Cyclical vs. Secular Economic Outlook

  • We’re seeing a short-term move up versus long-term challenges. We need to look past the reopening, as some of these challenges need to be discussed.
  • Wage growth remained a challenge pre-Covid; we will likely see some growth over 2021 but need to see an uptrend on a sustained basis.
  • Debt burdens globally are much greater today than post-GFC, which is a deflationary force.
  • Aging demographics: people tend to become net savers as they age, resulting in less money circulating. The acceleration in technology is displacing the labor force although it brings a lot of benefits.
  • We do not see a secular boom, but likely a return to pre-pandemic levels.

Investment Themes

  • Spread sectors: Western Asset’s risk budget is focused on taking advantage of opportunities in spread sectors relative to sovereigns. We see this environment as very favorable for risk assets. The outlook could darken if Covid gets worse and as a result we will hold US Treasuries as an offset should that come to fruition.
  • Investment-grade: This is the sector we felt most strongly about in terms of a fast recovery 12 months ago and implemented as the cornerstone trade in portfolios.

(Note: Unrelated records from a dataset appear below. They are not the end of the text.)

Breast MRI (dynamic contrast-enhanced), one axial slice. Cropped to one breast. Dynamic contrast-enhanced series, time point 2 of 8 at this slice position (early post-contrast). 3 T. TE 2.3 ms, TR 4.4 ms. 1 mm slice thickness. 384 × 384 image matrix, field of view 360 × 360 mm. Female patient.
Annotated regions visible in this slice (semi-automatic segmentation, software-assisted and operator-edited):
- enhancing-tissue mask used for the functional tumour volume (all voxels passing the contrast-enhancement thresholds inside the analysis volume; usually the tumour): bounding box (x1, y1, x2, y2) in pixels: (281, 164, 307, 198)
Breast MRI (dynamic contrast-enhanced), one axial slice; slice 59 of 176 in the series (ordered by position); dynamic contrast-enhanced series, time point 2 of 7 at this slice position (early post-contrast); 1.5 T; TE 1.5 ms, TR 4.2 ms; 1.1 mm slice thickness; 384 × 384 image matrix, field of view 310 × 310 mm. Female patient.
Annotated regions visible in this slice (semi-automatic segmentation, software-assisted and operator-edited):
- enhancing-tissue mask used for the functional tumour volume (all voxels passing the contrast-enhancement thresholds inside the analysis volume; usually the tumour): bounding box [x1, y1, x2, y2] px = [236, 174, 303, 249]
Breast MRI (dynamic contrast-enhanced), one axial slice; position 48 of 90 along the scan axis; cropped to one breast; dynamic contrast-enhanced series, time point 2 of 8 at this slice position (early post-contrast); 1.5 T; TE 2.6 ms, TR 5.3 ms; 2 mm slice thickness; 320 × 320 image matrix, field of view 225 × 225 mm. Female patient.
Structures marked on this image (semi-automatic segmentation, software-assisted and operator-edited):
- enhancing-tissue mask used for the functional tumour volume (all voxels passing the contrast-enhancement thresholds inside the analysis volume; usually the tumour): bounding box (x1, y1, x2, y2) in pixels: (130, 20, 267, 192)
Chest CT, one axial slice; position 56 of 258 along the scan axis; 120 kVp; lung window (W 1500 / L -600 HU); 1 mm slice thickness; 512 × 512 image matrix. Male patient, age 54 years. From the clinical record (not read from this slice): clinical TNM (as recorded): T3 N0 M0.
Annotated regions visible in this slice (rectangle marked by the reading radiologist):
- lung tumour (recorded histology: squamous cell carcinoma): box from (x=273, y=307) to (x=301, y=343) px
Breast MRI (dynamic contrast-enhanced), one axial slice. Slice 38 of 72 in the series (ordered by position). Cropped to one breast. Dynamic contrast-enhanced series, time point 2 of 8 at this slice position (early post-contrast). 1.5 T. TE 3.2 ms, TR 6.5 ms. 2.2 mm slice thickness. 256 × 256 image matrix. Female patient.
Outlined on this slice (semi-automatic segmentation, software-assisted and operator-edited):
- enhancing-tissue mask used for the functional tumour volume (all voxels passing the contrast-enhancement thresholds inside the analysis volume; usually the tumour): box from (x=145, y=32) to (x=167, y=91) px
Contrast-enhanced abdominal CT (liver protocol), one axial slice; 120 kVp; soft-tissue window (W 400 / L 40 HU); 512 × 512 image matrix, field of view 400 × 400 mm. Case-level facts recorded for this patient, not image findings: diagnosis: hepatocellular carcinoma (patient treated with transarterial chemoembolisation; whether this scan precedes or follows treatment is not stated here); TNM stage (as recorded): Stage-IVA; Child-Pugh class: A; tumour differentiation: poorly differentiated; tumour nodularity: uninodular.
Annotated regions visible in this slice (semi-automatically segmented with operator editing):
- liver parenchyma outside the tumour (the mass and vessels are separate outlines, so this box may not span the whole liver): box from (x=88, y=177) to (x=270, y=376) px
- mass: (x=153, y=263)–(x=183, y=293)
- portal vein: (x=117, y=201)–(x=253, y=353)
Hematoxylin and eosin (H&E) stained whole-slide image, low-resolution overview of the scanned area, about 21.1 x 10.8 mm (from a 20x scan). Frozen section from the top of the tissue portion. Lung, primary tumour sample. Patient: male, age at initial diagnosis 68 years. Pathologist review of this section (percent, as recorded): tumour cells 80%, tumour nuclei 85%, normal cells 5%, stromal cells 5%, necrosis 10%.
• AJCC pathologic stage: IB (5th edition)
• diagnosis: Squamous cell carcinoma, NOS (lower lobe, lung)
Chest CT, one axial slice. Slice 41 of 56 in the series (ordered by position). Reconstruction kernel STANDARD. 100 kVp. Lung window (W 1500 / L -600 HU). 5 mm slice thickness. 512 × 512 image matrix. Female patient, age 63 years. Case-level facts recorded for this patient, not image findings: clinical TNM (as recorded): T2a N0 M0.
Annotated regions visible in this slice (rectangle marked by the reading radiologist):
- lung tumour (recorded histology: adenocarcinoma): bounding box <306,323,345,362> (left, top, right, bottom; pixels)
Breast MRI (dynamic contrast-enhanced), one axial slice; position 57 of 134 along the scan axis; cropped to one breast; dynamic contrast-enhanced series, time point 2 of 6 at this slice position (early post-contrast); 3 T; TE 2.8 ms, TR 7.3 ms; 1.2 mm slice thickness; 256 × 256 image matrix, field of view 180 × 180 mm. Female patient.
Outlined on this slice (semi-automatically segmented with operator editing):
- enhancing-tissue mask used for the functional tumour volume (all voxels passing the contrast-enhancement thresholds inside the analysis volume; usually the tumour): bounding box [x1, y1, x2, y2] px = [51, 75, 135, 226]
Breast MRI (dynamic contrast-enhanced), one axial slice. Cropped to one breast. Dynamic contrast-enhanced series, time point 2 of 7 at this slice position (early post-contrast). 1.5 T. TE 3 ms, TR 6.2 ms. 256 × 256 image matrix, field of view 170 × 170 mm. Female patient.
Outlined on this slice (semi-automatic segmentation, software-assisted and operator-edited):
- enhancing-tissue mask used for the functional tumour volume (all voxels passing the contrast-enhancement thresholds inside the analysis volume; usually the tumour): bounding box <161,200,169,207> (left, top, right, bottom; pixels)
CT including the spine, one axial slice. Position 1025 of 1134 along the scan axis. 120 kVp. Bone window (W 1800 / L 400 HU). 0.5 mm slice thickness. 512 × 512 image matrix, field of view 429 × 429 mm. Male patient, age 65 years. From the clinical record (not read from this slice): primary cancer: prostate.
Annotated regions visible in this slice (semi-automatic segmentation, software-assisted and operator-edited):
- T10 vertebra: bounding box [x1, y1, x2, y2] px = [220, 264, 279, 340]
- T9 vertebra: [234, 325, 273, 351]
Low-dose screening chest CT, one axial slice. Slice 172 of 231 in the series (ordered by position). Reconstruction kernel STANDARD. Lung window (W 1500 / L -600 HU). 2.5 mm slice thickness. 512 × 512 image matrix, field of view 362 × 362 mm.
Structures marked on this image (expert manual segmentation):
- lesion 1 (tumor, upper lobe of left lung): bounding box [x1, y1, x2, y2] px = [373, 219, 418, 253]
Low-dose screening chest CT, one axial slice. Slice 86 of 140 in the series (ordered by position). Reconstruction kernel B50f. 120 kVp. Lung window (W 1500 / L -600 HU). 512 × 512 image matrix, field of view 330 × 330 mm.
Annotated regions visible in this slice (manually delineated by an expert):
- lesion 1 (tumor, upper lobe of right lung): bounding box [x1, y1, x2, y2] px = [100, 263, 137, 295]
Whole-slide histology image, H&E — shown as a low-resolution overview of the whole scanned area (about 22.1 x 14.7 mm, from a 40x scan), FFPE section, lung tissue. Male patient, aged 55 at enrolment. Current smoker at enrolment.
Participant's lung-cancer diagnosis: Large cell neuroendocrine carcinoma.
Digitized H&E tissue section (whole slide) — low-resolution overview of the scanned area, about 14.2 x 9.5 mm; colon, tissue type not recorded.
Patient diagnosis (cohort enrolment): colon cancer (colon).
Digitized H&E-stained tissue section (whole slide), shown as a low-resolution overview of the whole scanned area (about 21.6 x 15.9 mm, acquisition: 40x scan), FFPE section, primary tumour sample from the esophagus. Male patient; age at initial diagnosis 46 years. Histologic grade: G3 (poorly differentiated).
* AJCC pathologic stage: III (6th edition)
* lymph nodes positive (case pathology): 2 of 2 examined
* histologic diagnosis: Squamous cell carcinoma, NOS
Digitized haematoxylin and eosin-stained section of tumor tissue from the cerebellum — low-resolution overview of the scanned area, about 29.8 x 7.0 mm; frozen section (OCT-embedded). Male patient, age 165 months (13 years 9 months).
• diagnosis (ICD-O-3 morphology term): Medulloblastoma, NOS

Fortunately, it has played out in our favor as spreads have returned to pre-Covid levels. We are looking to rotate out of investment-grade into other, slower sectors still in recovery mode.
  • Energy: The energy reopening trade continues and is an area of interest for us. Conservative management teams since the oil price collapse in 2014/2015 have been beneficial. Long-term secular challenges remain with alternative energy sources but reopening has created higher demand and higher prices for energy.
  • European banks: This is another sector we like, with low volatility due to the ECB’s very accommodative purchase program. We are fundamentally positive on banks both in the US and EU. EU banks offer higher yields and are less correlated to moves in interest rates.
  • High-yield: We saw this as the second responder in the recovery following investment-grade. High-yield is back to fully valued but select opportunities remain. The quality of the sector is improving as the fallen angels are now moving back to rising stars (upgrades outpacing downgrades).
  • Bank loans: We are rotating into this sector. 2018 loans outpaced high-yield in the face of the Fed raising rates. When the Fed pivoted to accommodative, high-yield outpaced loans. Loans are poised to do well when the Fed gets tighter.
  • Structured product: Structured product has rallied significantly, but spreads are still wider versus pre-pandemic levels. Housing fundamentals are strong, prices are rising, collateral is looking stronger and we are rotating into this sector.
  • EM debt: Investment-grade emerging market (EM) debt has been a big theme in our portfolios. Local EM is a laggard in the recovery; it’s the cheapest way to play the global recovery but comes with a lot of volatility. EM price return (JPM GBI) versus developed markets (BB Global Agg) has never been wider.
  • China: Yields on Chinese bonds are attractive, given their low correlation to global markets.

Q&A Highlights

  • We are optimistic the Fed will hit its inflation targets eventually. If inflation ran at 3% for 12 months or longer, that would likely get the Fed to begin changing its posture.
  • The recent rate spasm was in the context of an improving growth picture. Credit can do well when rates are rising for the right reason (improving economy). Portfolios have been overweight spread sectors and are expected to do well even in a moderately rising-rate environment.
  • A US dollar collapse would require runaway inflation. The dollar should naturally weaken as other global economies recover, which is our expectation. Our timeline for the global recovery runs longer than a collapse in the dollar narrative requires.